THE ELITES ARE DISGRUNTLED at Kim Jong Un’s impulsive temper and insensitivity, according to this Chosun Ilbo report. Separately, this report talks about endemic corruption and economic inequality in North Korea.
Meanwhile, a third Chosun Ilbo survey of 100 North Koreans in China suggests that the marketization of the peoples’ economy has passed the point of no return.
Between 70 and 90 percent of North Koreans make ends meet by buying and selling goods in the grey or black market now that the state rationing system has effectively been wiped out, according to a survey.
The survey was conducted by the Chosun Ilbo and Center for Cultural Unification Studies among 100 North Koreans living in the Chinese border areas of Dandong and Yanji from January until May. [….]
“The state rationing system has collapsed except in Pyongyang and a few other areas, and it’s difficult to survive on your wages alone, so most people make ends meet by selling goods,” one North Korean said.
Another said, “A worker makes around W3,000 a month, but that’s not enough to buy even a kilogram of rice, so you’d starve to death unless you sell goods at markets.” He added, “You get scolded for not showing up for work, so people go to the office in the morning to check in and then head to the market.” [Chosun Ilbo]
The survey also provides a basis for an interesting analysis by Christopher Green, at Sino-NK. Those surveyed support reunification overwhelmingly.

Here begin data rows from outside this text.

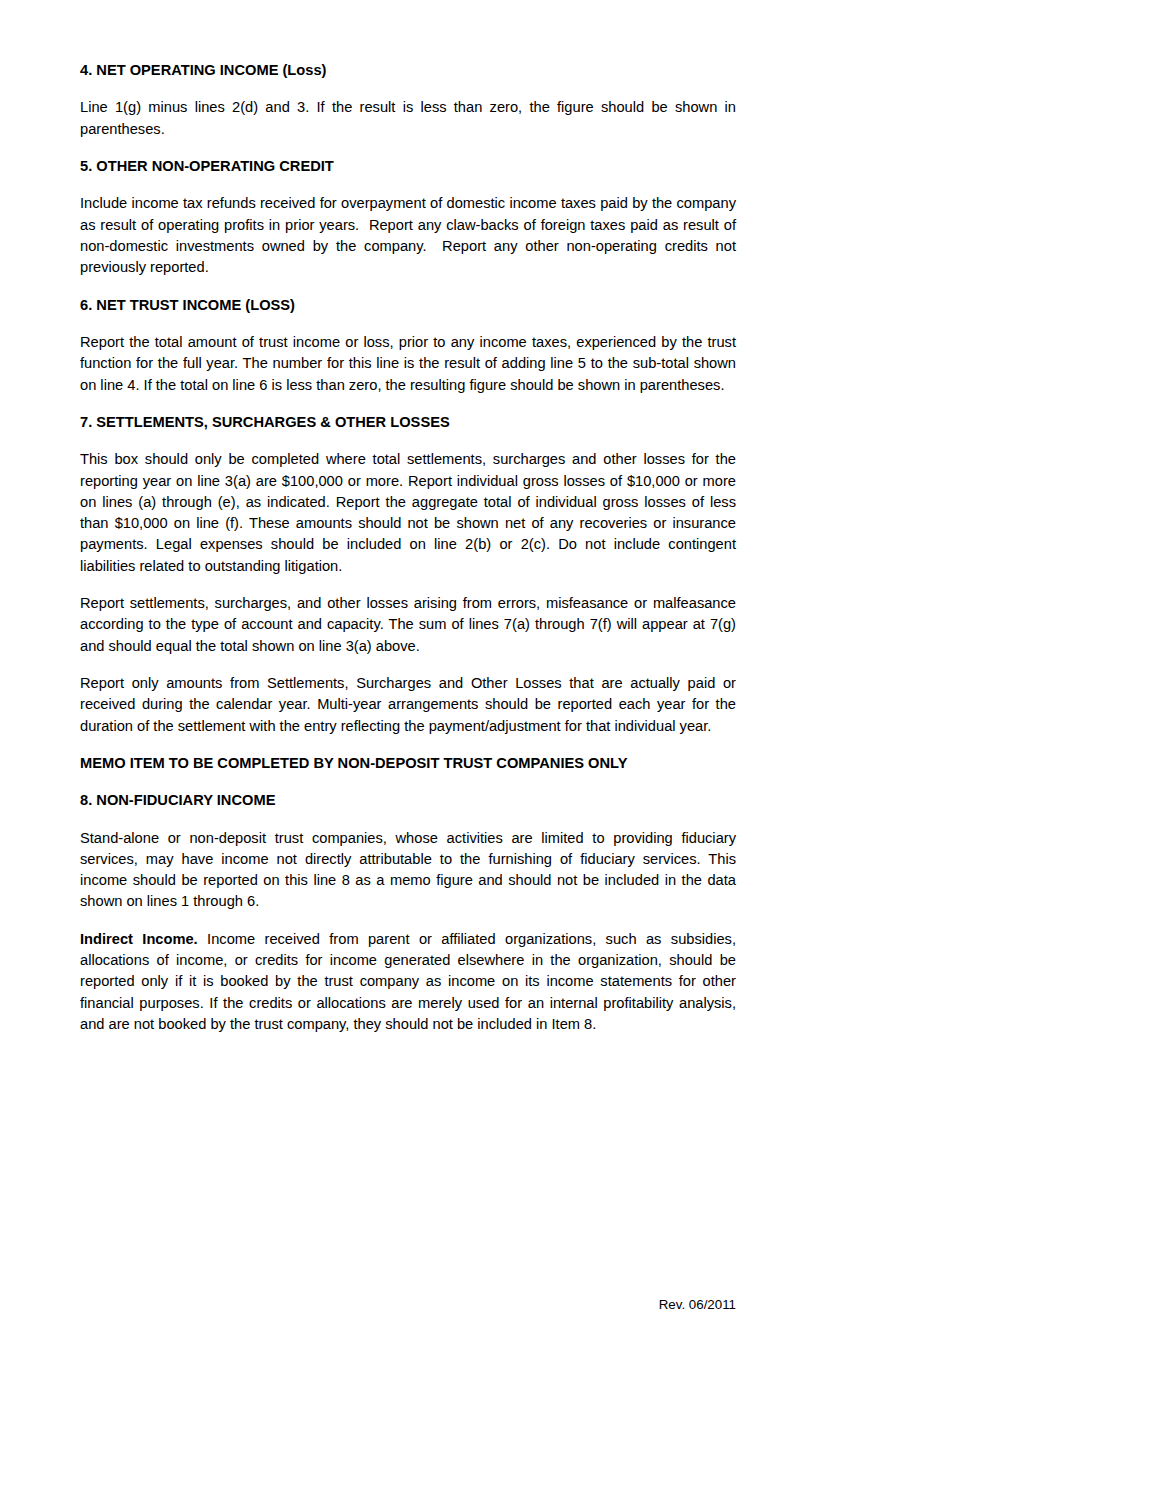4. NET OPERATING INCOME (Loss)
Line 1(g) minus lines 2(d) and 3. If the result is less than zero, the figure should be shown in parentheses.
5. OTHER NON-OPERATING CREDIT
Include income tax refunds received for overpayment of domestic income taxes paid by the company as result of operating profits in prior years. Report any claw-backs of foreign taxes paid as result of non-domestic investments owned by the company. Report any other non-operating credits not previously reported.
6. NET TRUST INCOME (LOSS)
Report the total amount of trust income or loss, prior to any income taxes, experienced by the trust function for the full year. The number for this line is the result of adding line 5 to the sub-total shown on line 4. If the total on line 6 is less than zero, the resulting figure should be shown in parentheses.
7. SETTLEMENTS, SURCHARGES & OTHER LOSSES
This box should only be completed where total settlements, surcharges and other losses for the reporting year on line 3(a) are $100,000 or more. Report individual gross losses of $10,000 or more on lines (a) through (e), as indicated. Report the aggregate total of individual gross losses of less than $10,000 on line (f). These amounts should not be shown net of any recoveries or insurance payments. Legal expenses should be included on line 2(b) or 2(c). Do not include contingent liabilities related to outstanding litigation.
Report settlements, surcharges, and other losses arising from errors, misfeasance or malfeasance according to the type of account and capacity. The sum of lines 7(a) through 7(f) will appear at 7(g) and should equal the total shown on line 3(a) above.
Report only amounts from Settlements, Surcharges and Other Losses that are actually paid or received during the calendar year. Multi-year arrangements should be reported each year for the duration of the settlement with the entry reflecting the payment/adjustment for that individual year.
MEMO ITEM TO BE COMPLETED BY NON-DEPOSIT TRUST COMPANIES ONLY
8. NON-FIDUCIARY INCOME
Stand-alone or non-deposit trust companies, whose activities are limited to providing fiduciary services, may have income not directly attributable to the furnishing of fiduciary services. This income should be reported on this line 8 as a memo figure and should not be included in the data shown on lines 1 through 6.
Indirect Income. Income received from parent or affiliated organizations, such as subsidies, allocations of income, or credits for income generated elsewhere in the organization, should be reported only if it is booked by the trust company as income on its income statements for other financial purposes. If the credits or allocations are merely used for an internal profitability analysis, and are not booked by the trust company, they should not be included in Item 8.
Rev. 06/2011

Surprisingly for people who live by trading, they support a transition to capitalism in a unified Korea by a less overwhelming margin.
One always wonders about sampling and selection bias in stories like these. Are views like these really predominant in Pyongyang, in particular? I can’t say, but it is significant that in a society that demands unanimous obedience, the Chosun Ilbo was able to find dissenters. And yes, I believe that it really did find them.